Applications to three grad study programs put on hold

By Connor Carynski, News Editor

Patrick Casey
Applications to three grad study programs put on hold

Applications for three graduate degree programs for the 2018–2019 academic year have been suspended, according to an Aug. 14 collegewide email sent by Interim Dean of the School of Graduate Studies Pegeen Reichert Powell.

The programs on hold are interdisciplinary arts and media, interdisciplinary book and paper arts, and dance movement therapy, according to the email. Students currently enrolled in the programs will still be able to take the required courses to finish, but no new applicants will be accepted until further notice from the college, the email stated.

Onye Ozuzu, dean of the School of Fine and Performing Arts said a pause for the two interdisciplinary programs, which fall under the Art and Art History Department, was requested by Department Chair Duncan Mackenzie to focus on submitting a new program to replace both programs by fall 2018. If approved, the proposed interdisciplinary program will incorporate aspects of both prior programs. The consolidation is the result of a two-year curriculum review guided by the Strategic Plan, Ozuzu added.

Ozuzu also said the Art and Art History Department asked to suspend the programs and create a year long gap without students. The request was made to create space to revise curriculum and because the department does not have the staff to support students enrolled in the two pre-existing programs and the new program simultaneously.

“They’re still going to have year one students in the new program; it is still going to be hard, but it’s not going to be as hard as having brand new students in all three programs,” Ozuzu said. “[The pause] allows them to do all the work that they need to launch this exciting new program.”

The decision to suspend the interdisciplinary programs was made internally by the department, Ozuzu said. However, pausing the dance movement therapy program was decided by Ozuzu and Senior Vice President and Provost Stan Wearden to give the Dance Department­—which merged with the Creative Arts Therapies Department this summer—time to reevaluate its curriculum, she added.

“The pause allows the Dance Movement Therapy faculty the time and space to integrate into their new home in dance, to get to know their new colleagues and to consider the possible futures and innovations,” Ozuzu said. “It also gives the provost and the dean’s office time to consider how and if we are able to best support that program and to be in conversation with the board of trustees regarding that.”
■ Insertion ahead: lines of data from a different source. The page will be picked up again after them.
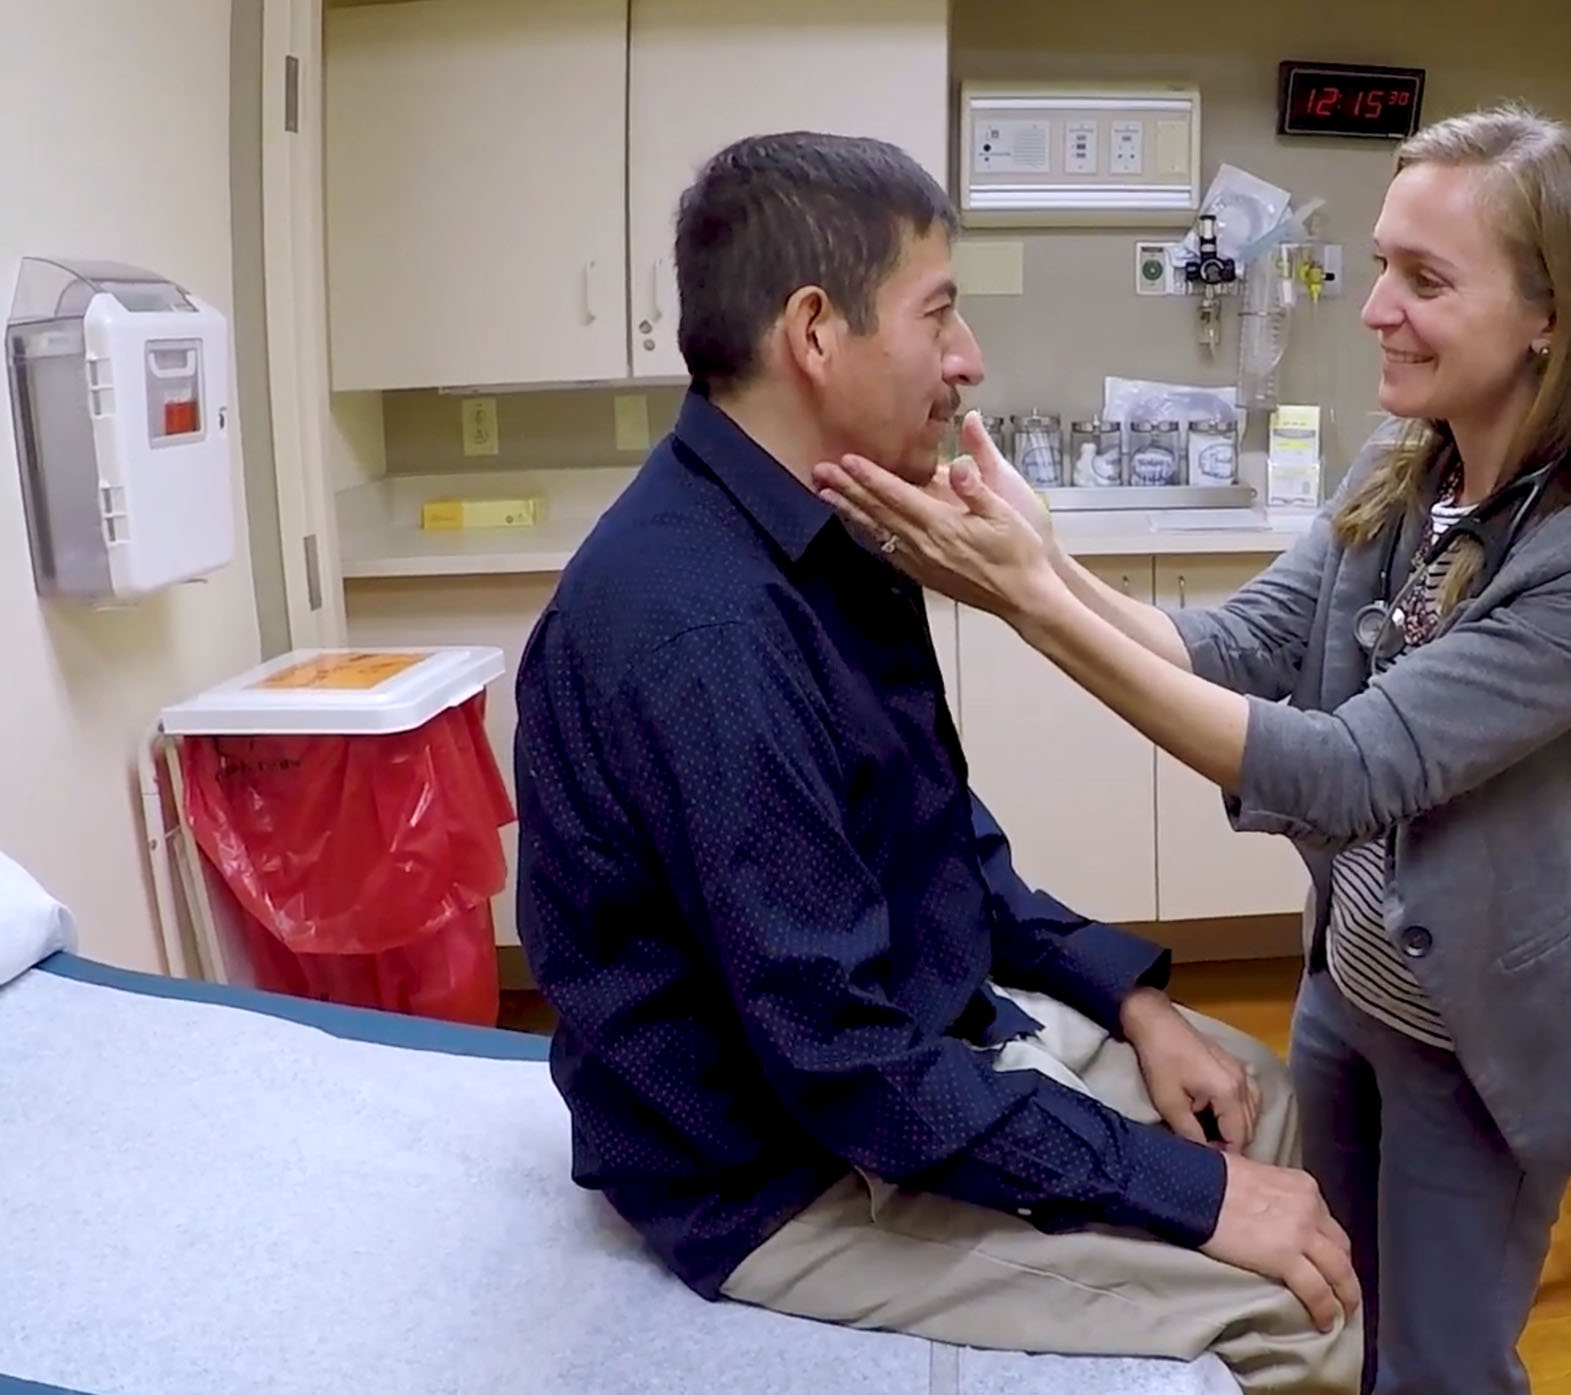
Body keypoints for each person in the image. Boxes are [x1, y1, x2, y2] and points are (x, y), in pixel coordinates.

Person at [812, 103, 1571, 1394]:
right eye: (1382, 265)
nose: (1374, 309)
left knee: (1442, 1365)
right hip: (1347, 993)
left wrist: (1026, 598)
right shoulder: (1403, 470)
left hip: (1484, 1035)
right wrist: (1047, 553)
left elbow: (1348, 765)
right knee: (1337, 1310)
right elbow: (1233, 647)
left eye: (1426, 278)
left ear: (1550, 316)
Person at [509, 130, 1362, 1393]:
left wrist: (1129, 999)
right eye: (940, 313)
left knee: (1250, 1097)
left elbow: (939, 840)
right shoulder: (701, 631)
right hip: (777, 1169)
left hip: (905, 1043)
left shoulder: (840, 527)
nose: (968, 361)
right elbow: (839, 1061)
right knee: (1297, 1311)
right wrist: (1184, 1198)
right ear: (813, 330)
Susan Imus, graduate program director for dance and creative art therapies, said the department’s graduate certification in Laban Movement Analysis—the college’s only certification program—was put on hold. Imus added that she has heard rumors in her department that programs may be brought to the board of trustees for a vote for discontinuance at the college.

“The faculty and I are deeply saddened by the decision to suspend graduate applications for admission in 2018–2019, and we are hoping that this decision does not progress to go before the board of trustees for discontinuance of both programs,” Imus said.

Aliza Roth, second year graduate student in the Dance Movement Therapy program and Masters Organization Volunteering and Educating in Dance/Movement Therapy president, said she and other students in the program, after hearing the program would be paused, decided to reach out to alumni, alerting them of the decision and asking them to participate in a survey gauging how greatly program graduates have impacted their communities. Roth said so far she has received 117 survey responses and plans on presenting alumni testimonials to Ozuzu and Reichert Powell during a Sept. 12 meeting she coordinated with them.

Ozuzu said finances did play a role in Columbia’s decision to suspend the programs, as they do with any program-related decisions made at the college. Enrollment trends throughout the college are causing deans, Office of the Provost staff and the board of trustees to ensure the college can afford to offer programs to students, Ozuzu added.

“Finances are always a part of decision-making around development of programs and curriculum, but it does not dominate it, and that is our mission as an institution that is [nonprofit],” Ozuzu said. “We are about education, but we are certainly not in a position where we can say money is no object.”

Ozuzu added that lower enrollment correlates with lower income and when available programs do not reflect available income, a disconnect is created.

Reichert Powell said pausing the programs allows time for curriculum review and is a beneficial part of the college’s self-reflection process.

“The only decision that has been made is [for] fall 2018 incoming students,” Reichert Powell said. “There are students who are currently enrolled in these programs who have to continue these programs, so the programs themselves, and the courses and the faculty will continue to be in operation. What happens after fall 2018, no one knows yet.”